If sin theta=2/3 with theta in quadrant 1, find sec theta?

Jun 4, 2018

$\frac{3}{\sqrt{5}}$

Explanation:

Jun 4, 2018

Using right angle trigonometry, we can find out that $\sec \left(\theta\right) = \frac{3 \sqrt{5}}{5}$.

Explanation:

To solve this problem, we can use a right triangle. Here is what mine looks like:

(We know the triangle is in this orientation because theta is in the first quadrant).

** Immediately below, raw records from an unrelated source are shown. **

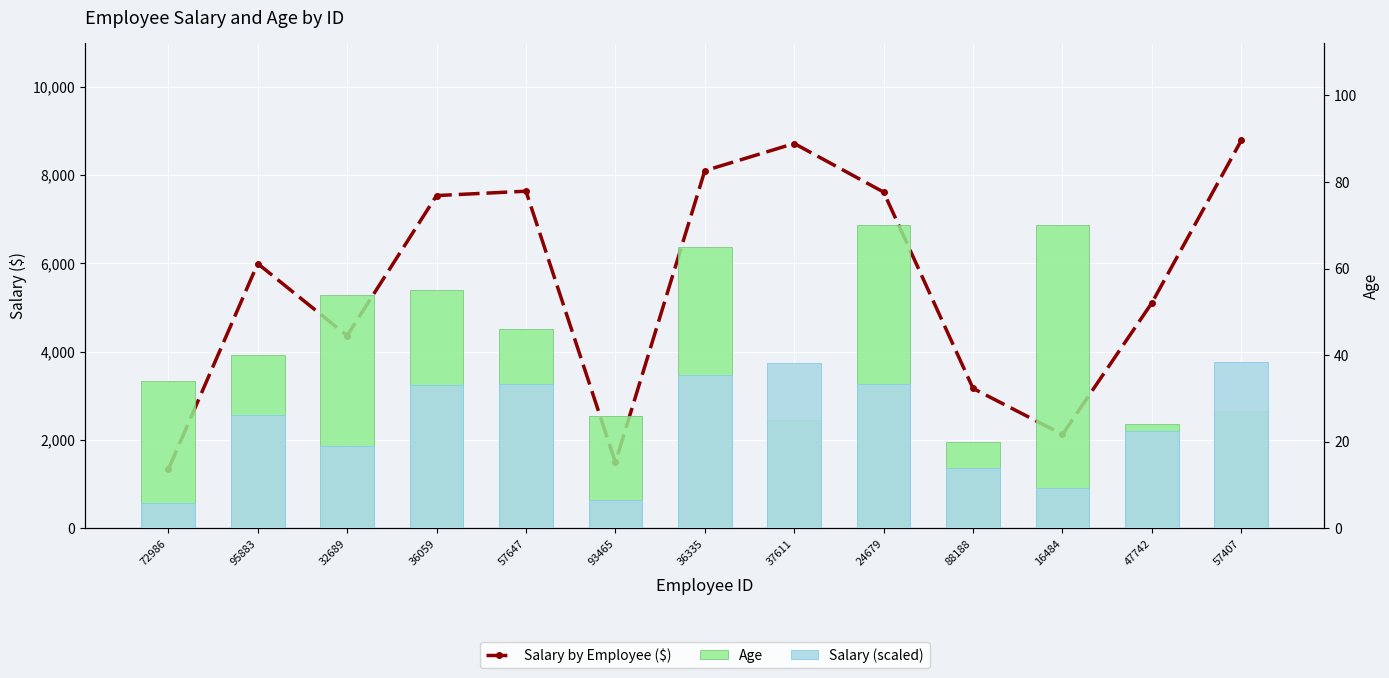

What is the label of the 4th bar from the right?

88188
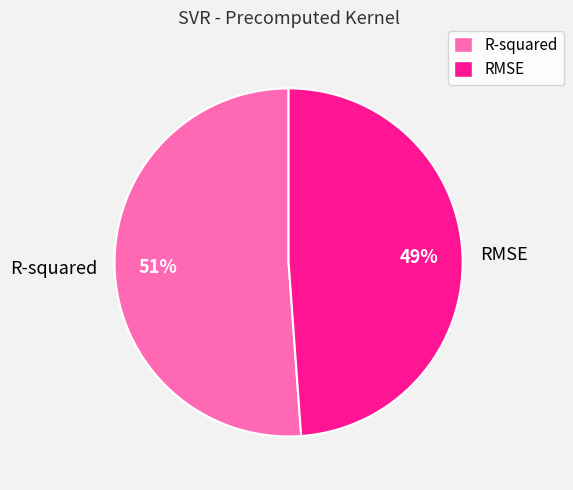

Rank the categories by value from lowest to highest.

RMSE, R-squared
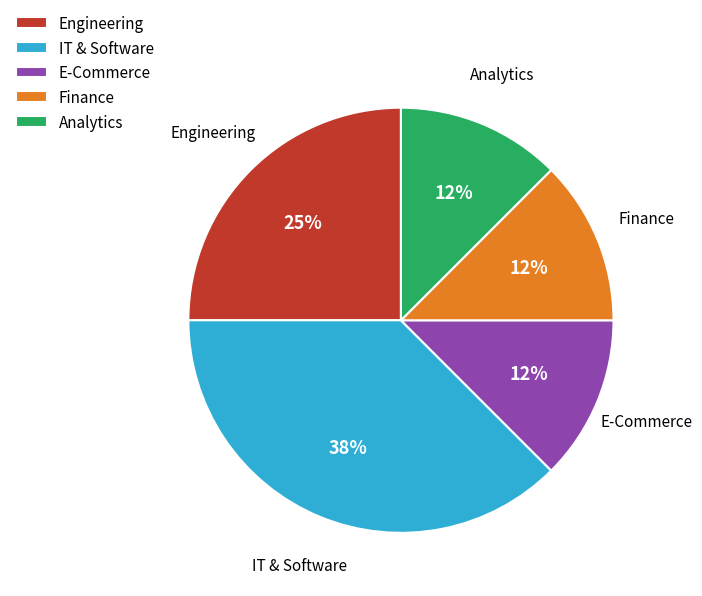

Which slice is the largest?

IT & Software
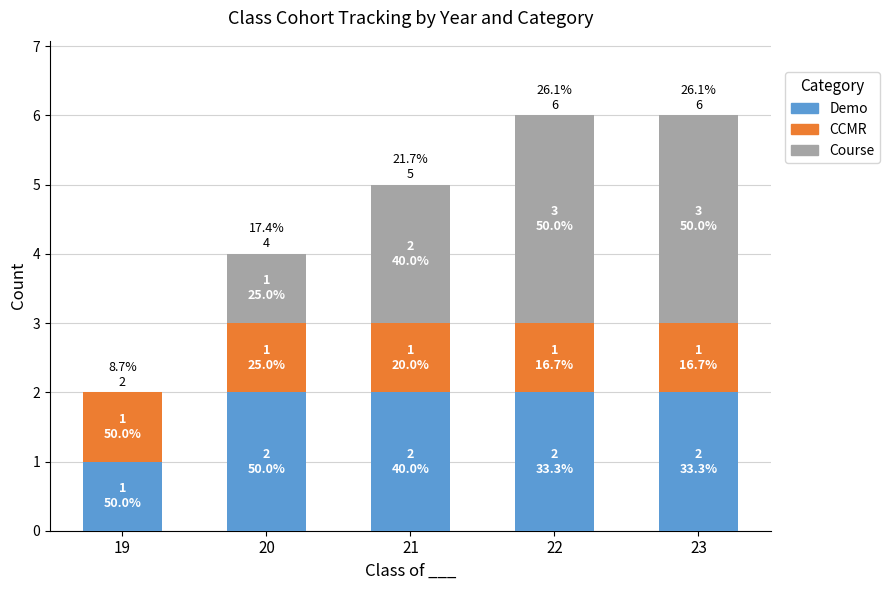

The Demo series shows 2 at 21. True or false?

True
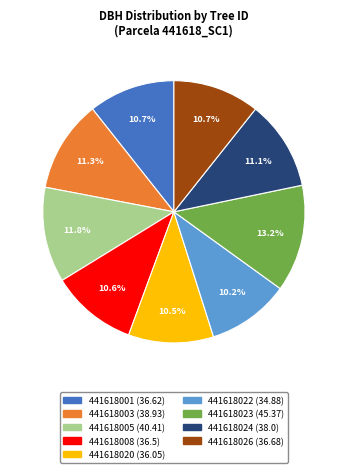

Count the number of slices in the pie.

9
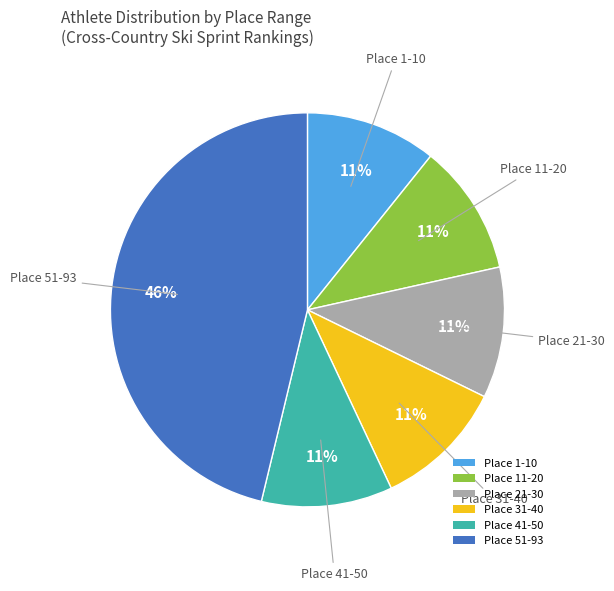

To the nearest percent, what is the average slice percentage?

17%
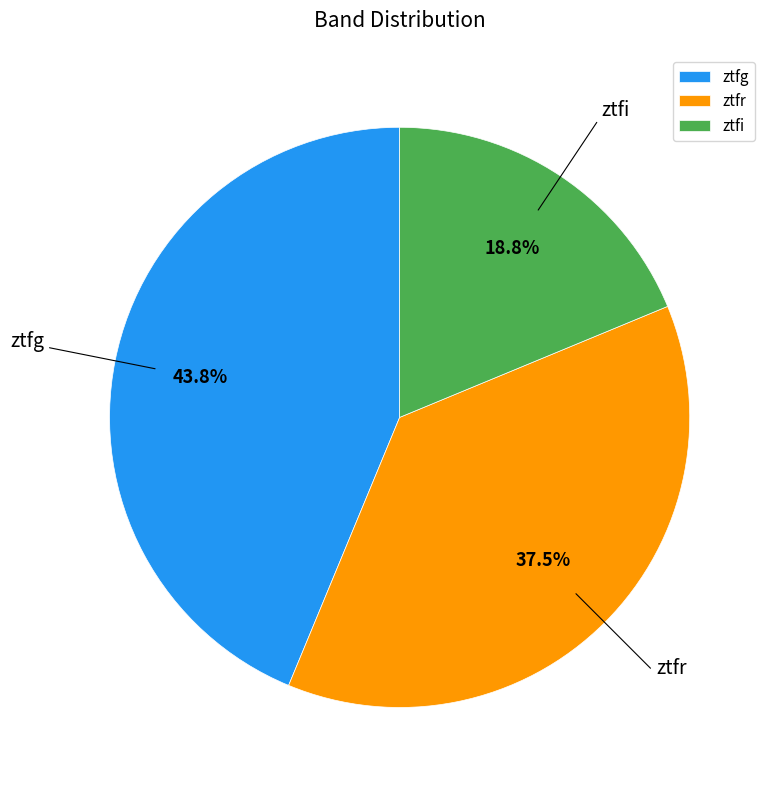

What portion of the pie excludes ztfr?

62.5%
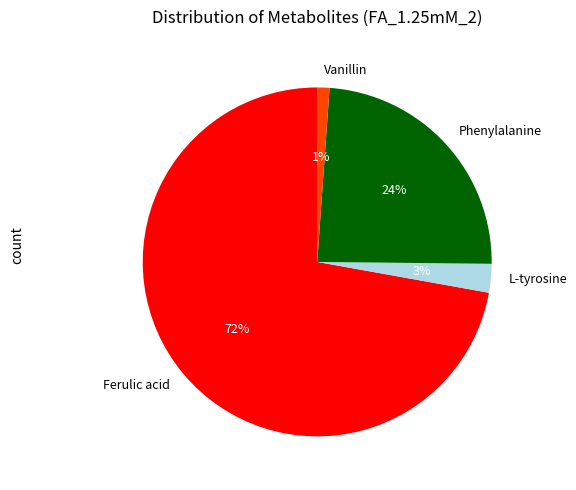

Rank the categories by value from lowest to highest.

Vanillin, L-tyrosine, Phenylalanine, Ferulic acid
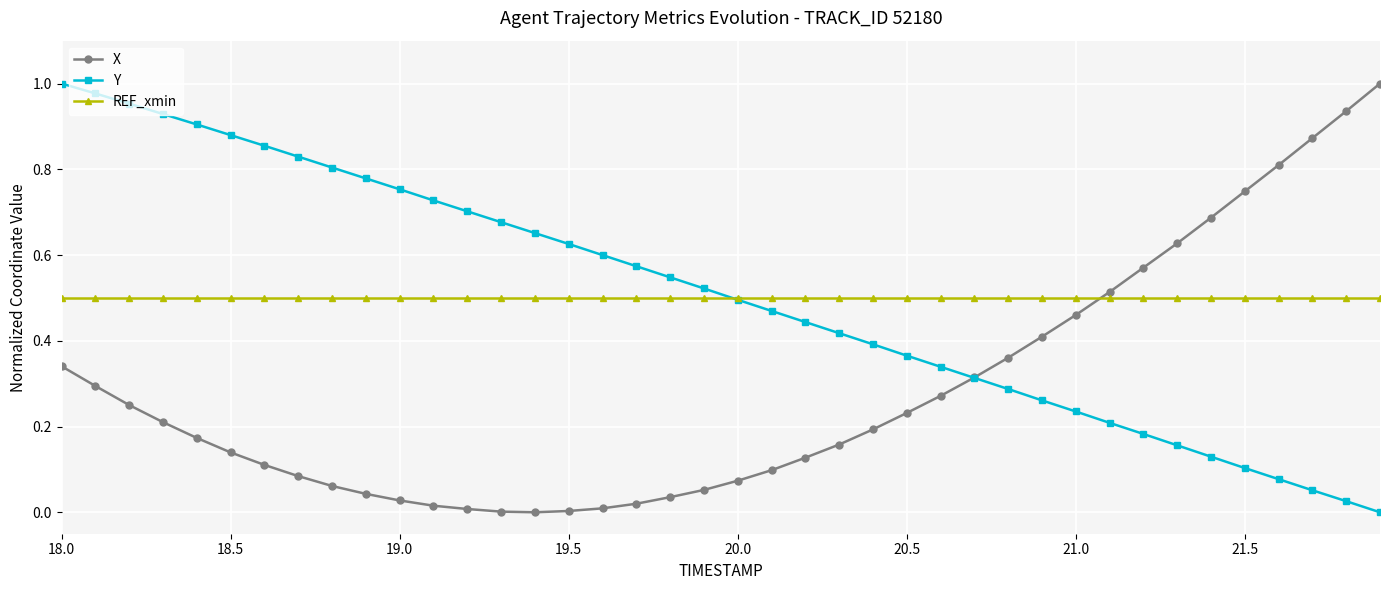

True or false: X and REF_xmin cross at least once.

True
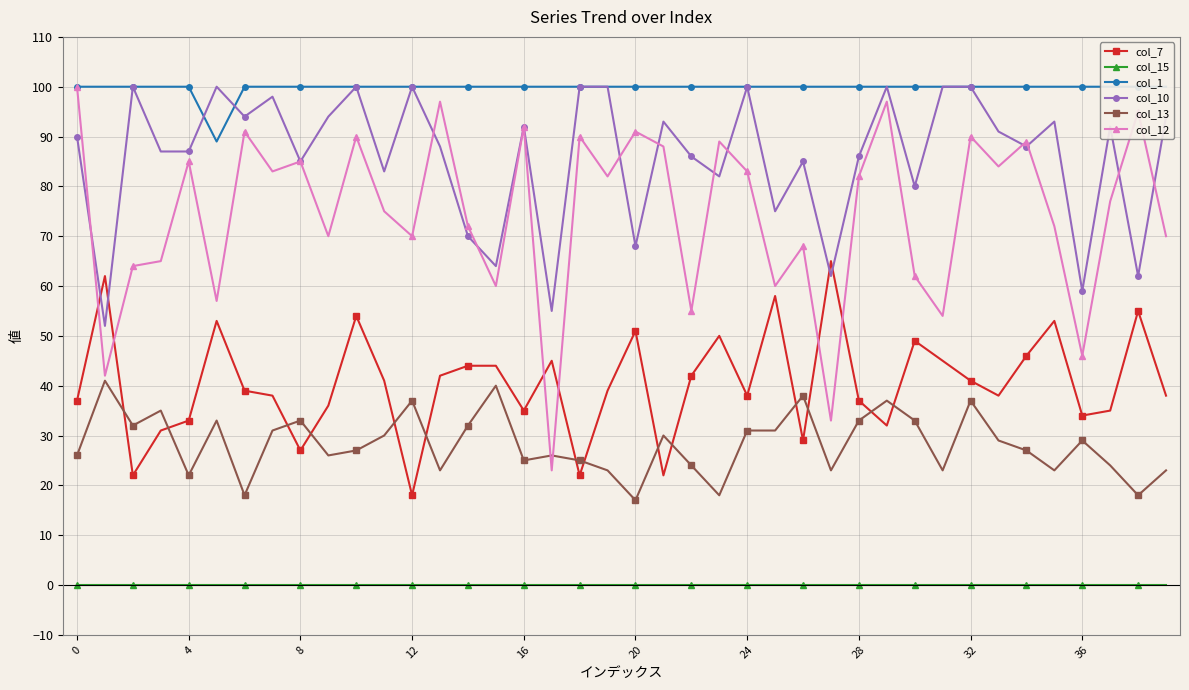

What are all the series names shown in the legend?

col_7, col_15, col_1, col_10, col_13, col_12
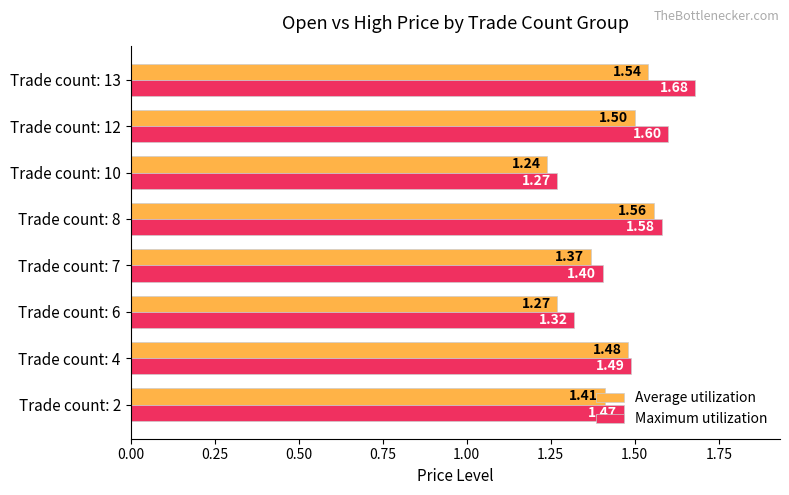

Is the value of Average utilization at Trade count: 8 greater than the value of Maximum utilization at Trade count: 4?

Yes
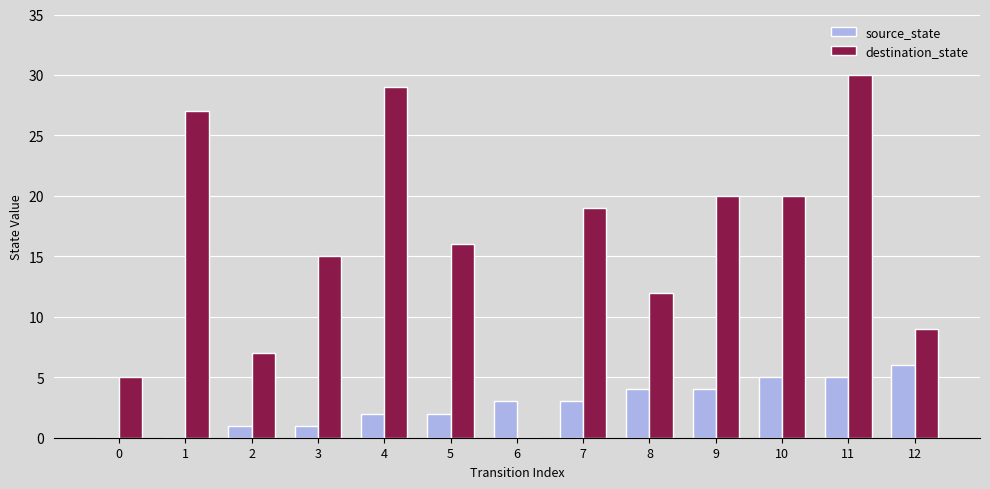

What is the approximate value of destination_state at 10, to the nearest 10?

20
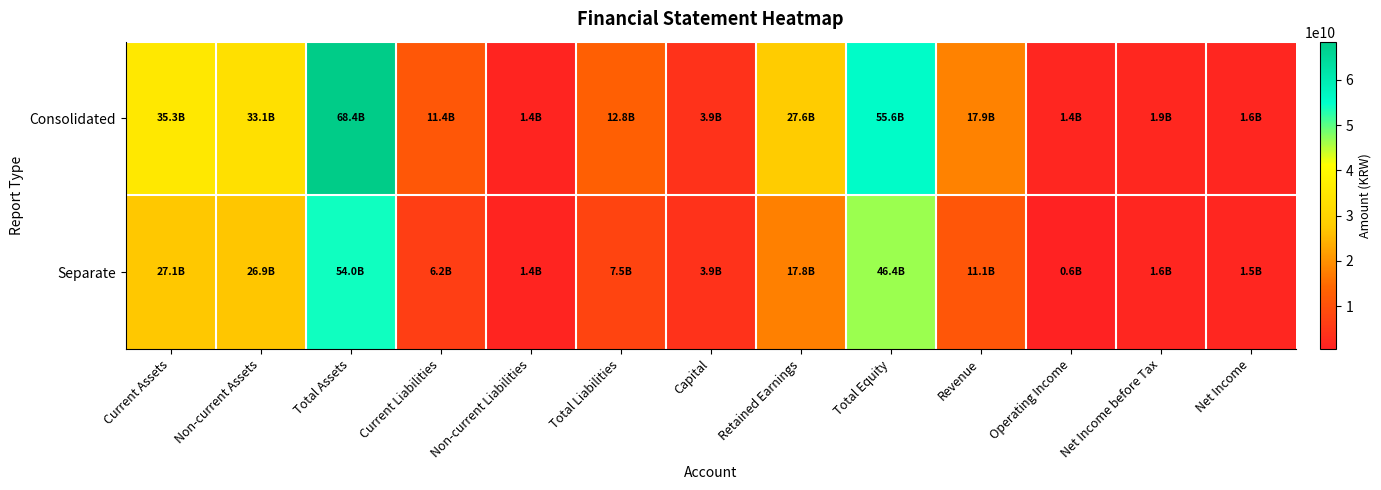

Reading right to left, extract all data points from this chart.

Consolidated: Net Income=1602873805	Net Income before Tax=1863480535	Operating Income=1390616201	Revenue=17863842753	Total Equity=55582759595	Retained Earnings=27622422676	Capital=3881601000	Total Liabilities=12818275239	Non-current Liabilities=1384968495	Current Liabilities=11433306744	Total Assets=68401034834	Non-current Assets=33129875205	Current Assets=35271159629
Separate: Net Income=1458359204	Net Income before Tax=1574819310	Operating Income=595245031	Revenue=11109339043	Total Equity=46438467773	Retained Earnings=17798972747	Capital=3881601000	Total Liabilities=7544800769	Non-current Liabilities=1378395101	Current Liabilities=6166405668	Total Assets=53983268542	Non-current Assets=26892535461	Current Assets=27090733081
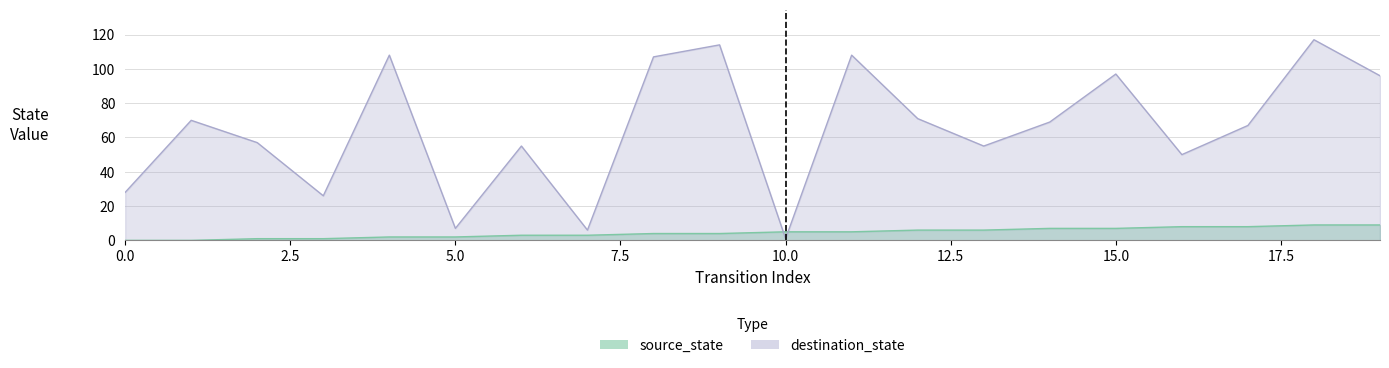

How many positive values does the source_state series have?

18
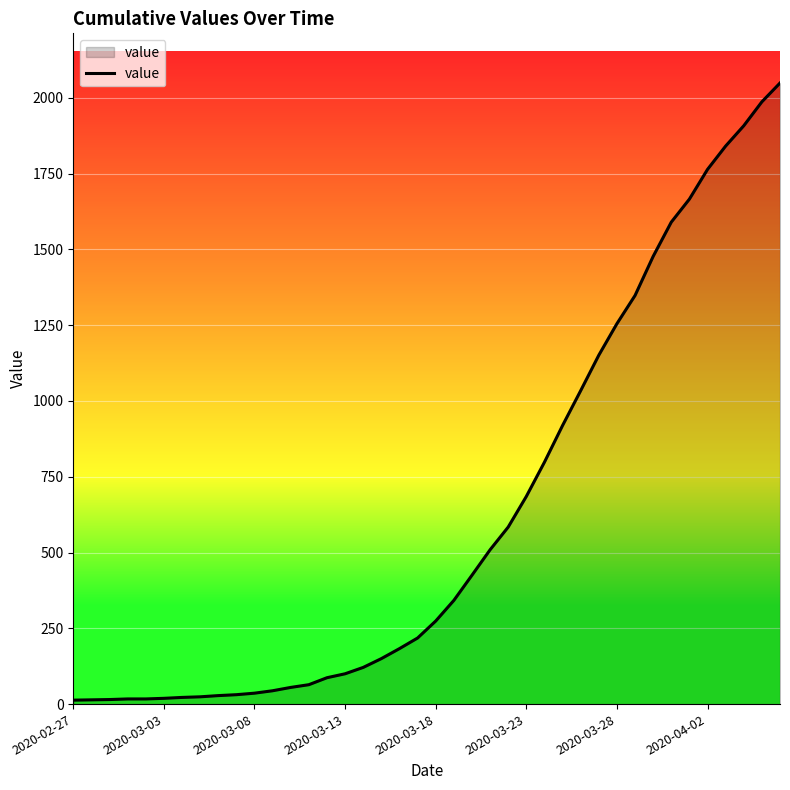

What is the difference between the maximum and minimum values?

2036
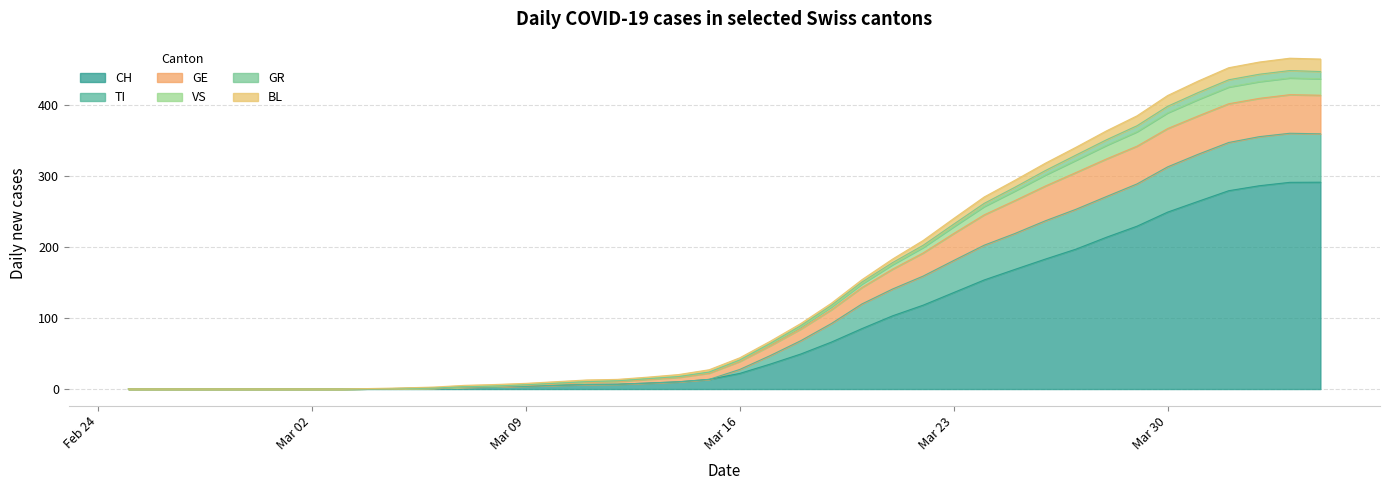

True or false: GE has more than 1 interior local peaks.

False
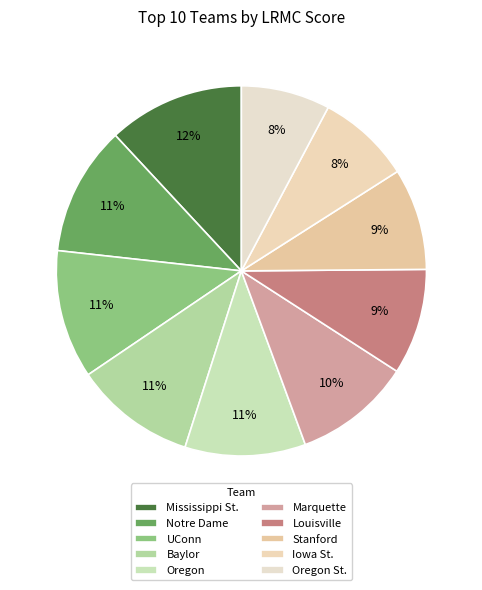

What is the smallest slice in the pie chart?

Oregon St.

We are told that $\sin \left(\theta\right) = \frac{2}{3}$, so by using the very helpful tool SOHCAHTOA we know that sine is the opposite of the triangle over the hypotenuse of the triangle, which here is $\frac{a}{c}$. So $a = 2$ and $c = 3$. Then we can use the Pythagorean Theorem to figure out that side $b$ equals $\sqrt{{c}^{2} - {a}^{2}} = \sqrt{9 - 4} = \sqrt{5}$. We know that $\sec \left(\theta\right) = \frac{1}{\cos} \left(\theta\right) = \frac{1}{\frac{b}{c}} = \frac{c}{b}$, and since we know $c$ and $b$, we can solve for $\sec \left(\theta\right)$, which equals $\frac{3 \sqrt{5}}{5.}$